Savaş hâli; cemiyetlerde millî birliği sağlayan en önemli bir unsurdur.

Bu sebeple;

İnsan rûhunun bu hususiyetini bilen diktatörlükler ve diğer zalim idareler, bu hassasiyeti istismar edip sun’î düşmanlıklar üreterek, icabında savaşarak ülkelerini devamlı savaş gerilimi altında tutmakta ve kirli tezgâhlarını yürütmektedirler.

Ülkenin bütün kaynakları ya yağmalanmış veya silâhlanmaya harcanmış; vatandaşları açlıktan kırılmış, en temel insan hakkından mahrum kalmış, zulüm altında inlemiş; dünyada yapayalnız kalınmış… ne gam.
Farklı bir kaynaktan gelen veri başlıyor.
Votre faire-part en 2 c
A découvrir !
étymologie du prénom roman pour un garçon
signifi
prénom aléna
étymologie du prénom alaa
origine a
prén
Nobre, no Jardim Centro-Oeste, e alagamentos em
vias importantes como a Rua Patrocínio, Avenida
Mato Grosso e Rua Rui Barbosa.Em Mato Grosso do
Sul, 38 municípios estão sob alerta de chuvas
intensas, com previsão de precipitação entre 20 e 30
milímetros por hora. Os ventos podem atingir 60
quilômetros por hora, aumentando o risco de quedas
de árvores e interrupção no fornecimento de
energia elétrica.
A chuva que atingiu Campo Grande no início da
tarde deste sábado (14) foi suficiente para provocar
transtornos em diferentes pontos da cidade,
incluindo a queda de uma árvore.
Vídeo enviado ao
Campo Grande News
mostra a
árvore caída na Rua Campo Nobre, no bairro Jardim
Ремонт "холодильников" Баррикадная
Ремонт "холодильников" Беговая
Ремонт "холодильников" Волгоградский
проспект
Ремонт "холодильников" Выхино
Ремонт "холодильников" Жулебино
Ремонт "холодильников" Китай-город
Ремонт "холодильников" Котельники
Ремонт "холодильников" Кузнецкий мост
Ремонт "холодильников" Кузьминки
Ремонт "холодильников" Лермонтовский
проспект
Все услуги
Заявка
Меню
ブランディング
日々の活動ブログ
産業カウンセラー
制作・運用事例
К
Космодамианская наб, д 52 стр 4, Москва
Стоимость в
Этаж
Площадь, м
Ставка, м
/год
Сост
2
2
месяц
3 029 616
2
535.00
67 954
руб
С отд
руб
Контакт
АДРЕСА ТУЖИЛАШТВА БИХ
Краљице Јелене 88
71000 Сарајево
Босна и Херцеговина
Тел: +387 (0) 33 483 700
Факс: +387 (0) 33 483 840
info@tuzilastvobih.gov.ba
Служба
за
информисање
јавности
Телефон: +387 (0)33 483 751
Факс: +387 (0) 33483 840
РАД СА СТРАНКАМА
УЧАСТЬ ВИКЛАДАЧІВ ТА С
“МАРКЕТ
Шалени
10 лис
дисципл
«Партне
Bir avuç mutlu ve putlu idareci rahat ya.

En bâriz misaller olarak; geçmişteki «Demirperde ülkeleri», bilhassa da Enver Hoca’nın Arnavutluk’u; şimdi de, onların kalıntısı olan Kuzey Kore zikredilebilir.
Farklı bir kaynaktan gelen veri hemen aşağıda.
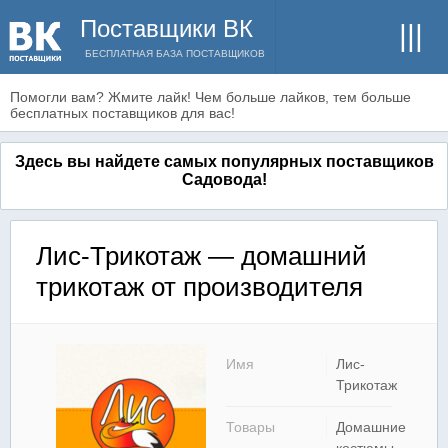
Поставщики ВК
БЕСПЛАТНАЯ БАЗА ПОСТАВЩИКОВ
Помогли вам? Жмите лайк! Чем больше лайков, тем больше
бесплатных поставщиков для вас!
Здесь вы найдете самых популярных поставщиков
Садовода!
Лис-Трикотаж — домашний
трикотаж от производителя
Имя
Лис-
Трикотаж
Товары
Домашние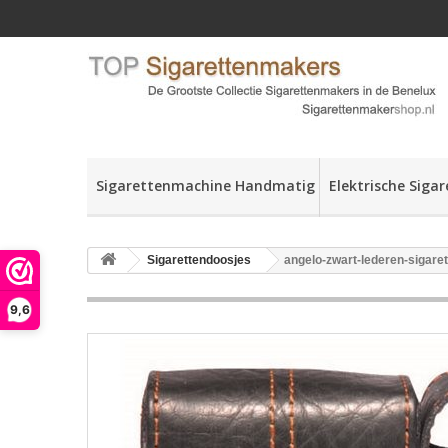
Sigarettenmachine Handmatig
Elektrische Siga
Sigarettendoosjes
angelo-zwart-lederen-sigare
9,6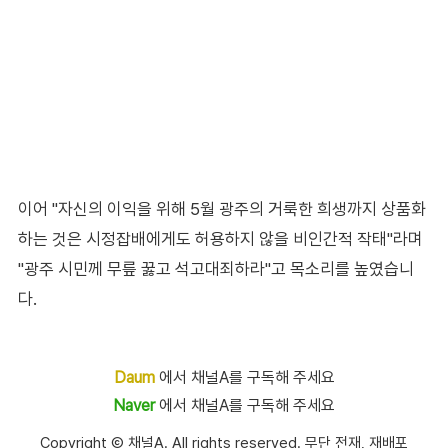
이어 "자신의 이익을 위해 5월 광주의 거룩한 희생까지 상품화
하는 것은 시정잡배에게도 허용하지 않을 비인간적 작태"라며
"광주 시민께 무릎 꿇고 석고대죄하라"고 목소리를 높였습니
다.
Daum
에서 채널A를 구독해 주세요
Naver
에서 채널A를 구독해 주세요
Copyright Ⓒ 채널A. All rights reserved. 무단 전재, 재배포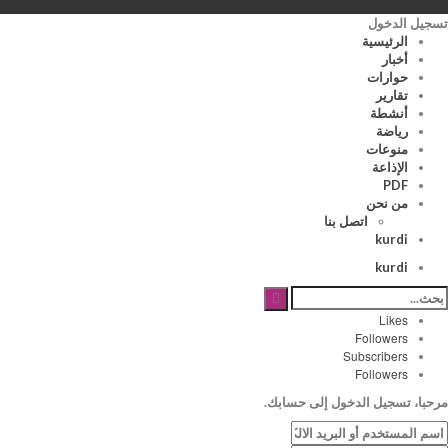
تسجيل الدخول
الرئيسية
أخبار
حوارات
تقارير
أنشطة
رياضة
منوعات
الإذاعة
PDF
من نحن
اتصل بنا
kurdi
kurdi
Likes
Followers
Subscribers
Followers
مرحبا، تسجيل الدخول إلى حسابك.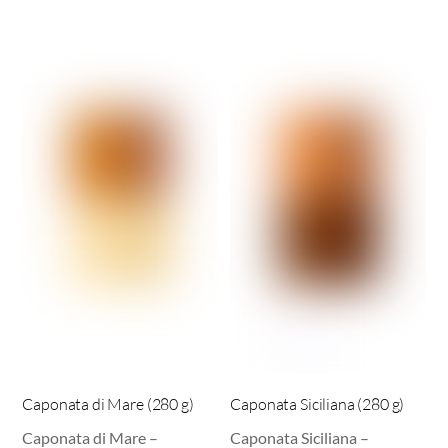
Caponata di Mare (280 g)
Caponata Siciliana (280 g)
Caponata di Mare –
Caponata Siciliana –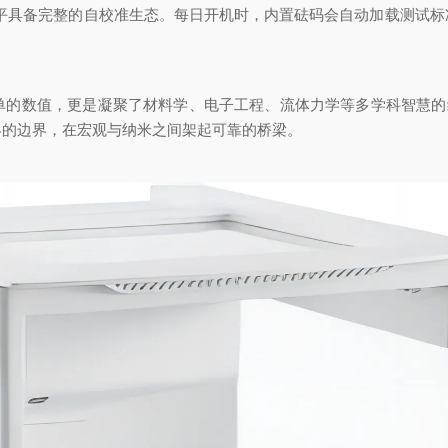
具备完整的自校准生态。每日开机时，内置砝码会自动加载测试标
数值，更是凝聚了材料学、电子工程、流体力学等多学科智慧的结
界的边界，在宏观与纳米之间架起可靠的桥梁。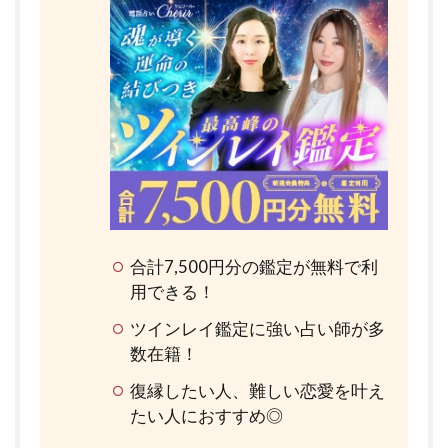
合計7,500円分の鑑定が無料で利
用できる！
ツインレイ鑑定に強い占い師が多
数在籍！
復縁したい人、難しい恋愛を叶え
たい人におすすめ◎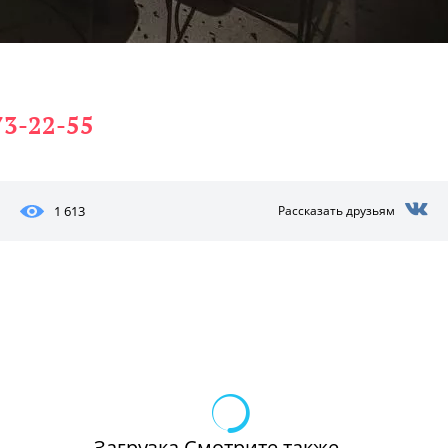
73-22-55
1 613
Рассказать друзьям
Загрузка Смотрите также...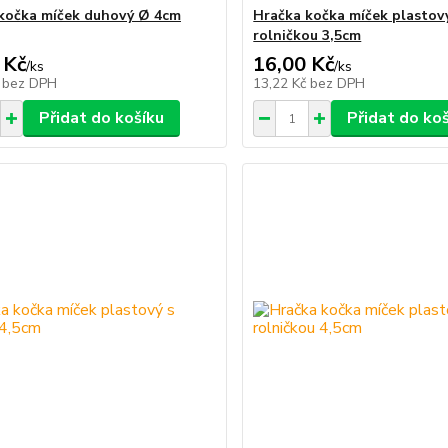
kočka míček duhový Ø 4cm
Hračka kočka míček plastov
rolničkou 3,5cm
 Kč
16,00 Kč
/
ks
/
ks
č
bez DPH
13,22 Kč
bez DPH
Přidat do košíku
Přidat do ko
Ancak; eninde sonunda bütün müstebitlerin sonu hüsran olmuş, döktükleri kanda boğulmuşlardır. Osmanlı’nın dünya siyasetinden çekildiği, dünyevî (seküler) hususiyetli son asırlar; adâlet mefhumunun da idarede belirleyici olmaktan çıktığı zamanlardır.

Esas olarak tasvip edilmesi mümkün olmayan savaşın; meşrû görüldüğü, kaçınılamaz olduğu şartlar da vardır. Asırları aydınlatan şanlı medeniyetimizde savaş hukuku; değil o zamanda, bugün bile hâlâ ulaşılamayan bir fazîlet seviyesini hâizdir. İnsana Hâlık’ının nazarıyla bakıp; onu, en şerefli varlık mesâbesinde gören bu ulvî muhtevâda; ancak tehdit ve tehlikeye maruz kalma hâlinde, zulmü kaldırıp adaleti yerleştirme maksadıyla silâha başvurulur. İslâm’ın hükümran olduğu yerde, ihtivâ ettiği mânâ çerçevesinde, barış ve huzuru tesis etme esastır. Şayet barış teklifine yanaşılmayıp savaş mukadder olmuşsa; bizzat silâh kullanan askerler dışında kadın, çocuk, yaşlı, din adamı gibi hedef dışı insanlara dokunulmaz; çevre tahrip edilmez.

En güzel örnek (üsve-i hasene), Âlemlere Rahmet Peygamber -sallâllâhu aleyhi ve sellem- Efendimiz’in bu husustaki tavsiye ve davranışları, takip eden nesillerin şiârı olmuştur.

“Cihad; bir kişi ya da toplumun, yüksek bir gayeye ulaşabilmek için maddî ve mânevî bütün gücünü iyi niyetle Allah yolunda kullanması demektir. O hâlde, kişinin nefsini tezkiye ve terbiye ile uğraşması, Allâh’ın emirlerini ihlâsla yerine getirmesi ve haramlardan kaçınması, müslüman kardeşine nasihatte bulunması, müslüman olmayan birine İslâm’ı delilleriyle anlatıp ikna etmesi hep cihaddır. Bu durumda cihad; kalp, dil, el, mal, can, kültür, ekonomi, silâh gibi her türlü vasıta ile yapılabilir.”1

Es‘ad Erbilî -kuddise sirruhû- Hazretleri;

“Şükür; Allâh’ın kendisine lutfettiği (göz, kulak, akıl, sağlık ve hayat başta olmak üzere) bütün nimetleri, yaratılış maksadı istikametinde kullanmak demektir.” buyuruyor.2 Bu cümleden olarak; cihad, kendisine «halîfelik» gibi ulvî bir vazife tevdî buyurulan insanın, lutfedilen bütün nimetlerin şükrünü en güzel şekilde edâ edebileceği bir fiildir.

Kur’ân-ı Kerim’de;

“Allah; mü’minlerden, canlarını ve mallarını, kendilerine cennet vermek üzere satın almıştır: Allah yolunda çarpışacaklar; öldürecekler ve öldürülecekler…” buyuruluyor. (et-Tevbe, 111)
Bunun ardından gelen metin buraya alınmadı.